Schmetterling se racla la gorge.

 

-         Eh bien moi, j’en ai, des questions. Un certain nombre, même. Pour commencer, je souhaiterais revenir sur le carnet. Frère Sander, vous avez étudié les pages écrites par le Prophète Gris Iapoch, c’est bien ça ?

-         Tout-à-fait, Commandant.

-         Comment avez-vous pu l’étudier, si son seul contact était dangereux ? Je rappelle qu’il s’agit de peau humaine imbibée d’encre de malepierre !

-         Vous avez raison, c’est pour cela que nous avons utilisé un petit enchantement pour neutraliser les vibrations de malepierre, comme je vous l’ai dit tantôt.

-         En un mot, vous avez altéré ce carnet.

-         D’une certaine façon, Commandant.

-         Comment peut-on être sûr que son contenu n’ait pas été changé ? Les pages d’écriture en reikspiel ont peut-être été rajoutées ? Par vous, peut-être ? Vous êtes expert en graphologie, Frère Sander, c’est bien ça ?

-         Objection ! s’écria le prêtre de Sigmar.

-         Accordée, déclara le Prince. Commandant, ce n’est pas Frère Sander l’accusé du jour, je vous rappelle.

 

Le visage du prêtre de Verena était devenu rouge vif. Il marmonna entre ses dents serrées :

 

-         Commandant, je ne vis que pour la Vérité. J’ai prêté serment sur l’autel de Verena de Nuln de me battre pour la Vérité. Jamais il ne me viendrait à l’idée de fabriquer de fausses preuves. Ce serait une trahison envers Verena d’une part, et mes principes d’autre part. Ce carnet est authentique, et je n’ai pas changé, ajouté ou retranché une seule virgule.

-         D’accord, d’accord, Frère Sander. Venons-en à cette lettre qui était adressée à moi. Vous affirmez que l’écriture est la même que celle du carnet et de la lettre de menaces au Prince Calderon ?

-         Je l’affirme sans hésitation.

-         Cette lettre est une reproduction. Certes, elle a été réalisée en présence d’honorables servants du Temple de Verena, mais elle n’en est pas moins une reproduction. Où est l’original ?

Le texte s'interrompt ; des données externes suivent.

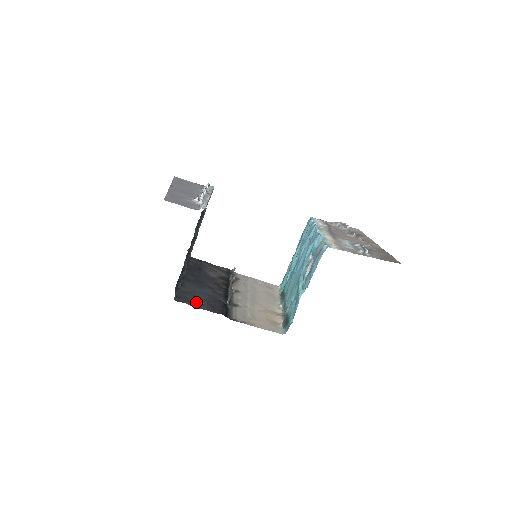
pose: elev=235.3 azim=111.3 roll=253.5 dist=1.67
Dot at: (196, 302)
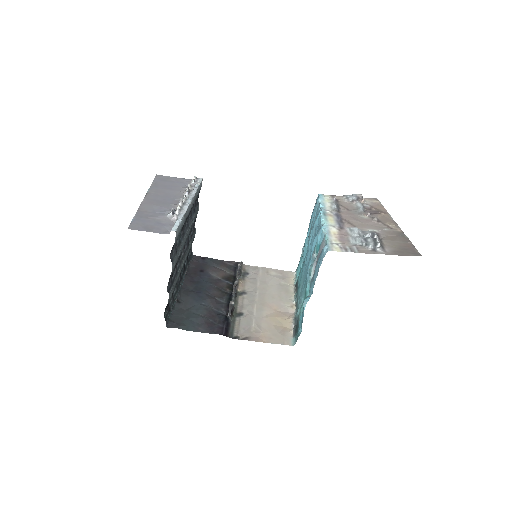
Dot at: (192, 323)
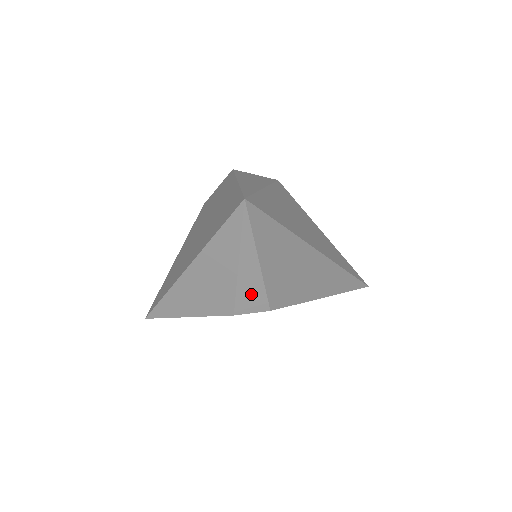
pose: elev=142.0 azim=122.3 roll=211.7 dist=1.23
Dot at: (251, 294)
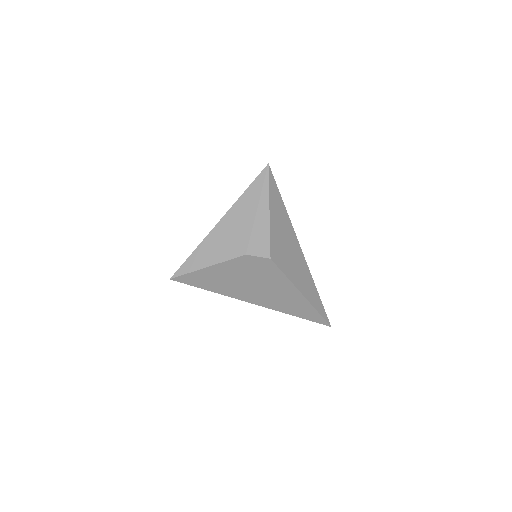
Dot at: (260, 238)
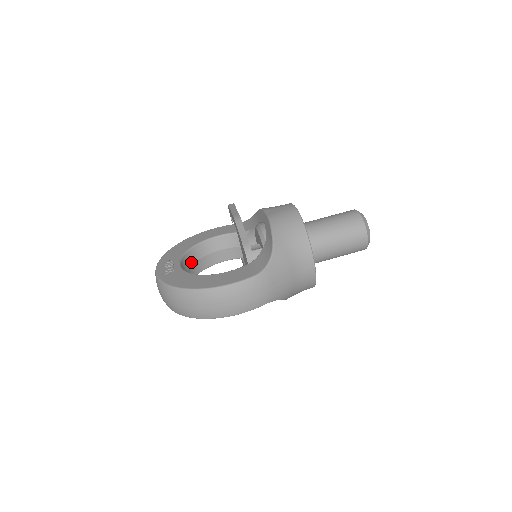
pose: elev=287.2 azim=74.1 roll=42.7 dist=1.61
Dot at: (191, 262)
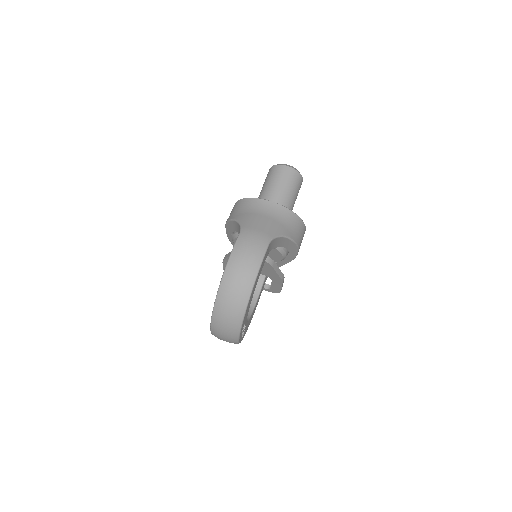
Dot at: occluded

-         Nous n’avons jamais retrouvé la lettre originale. Je me suis appuyé sur un autre support pour rédiger cette copie. Il m’a fallu un certain temps pour ça.

-         Hum… J’y reviendrai. Je demanderai juste qui vous a fourni cet « autre support » ?

-         Le Maître Mage Prospero Steiner.

 

Le Commandant se tourna alors vers le Skaven Blanc, et articula posément :

 

-         Cela ne me surprend pas tant que ça, au bout du compte. Votre Honneur, je n’ai pas d’autre question pour ce témoin.

-         Bien. Merci, Frère Sander, veuillez regagner votre place.

 

Une fois le graphologue assis, Frère Arcturus continua :

 

-         Je voudrais tirer au clair une bonne fois pour toutes ce qui a précédé votre arrestation, Commandant. Que faisiez-vous-vous près de ce chêne ?

 

L’Humain soupira d’agacement.

 

-         Je vous dis que j’étais là pour retrouver une communication du soldat Kretschmann !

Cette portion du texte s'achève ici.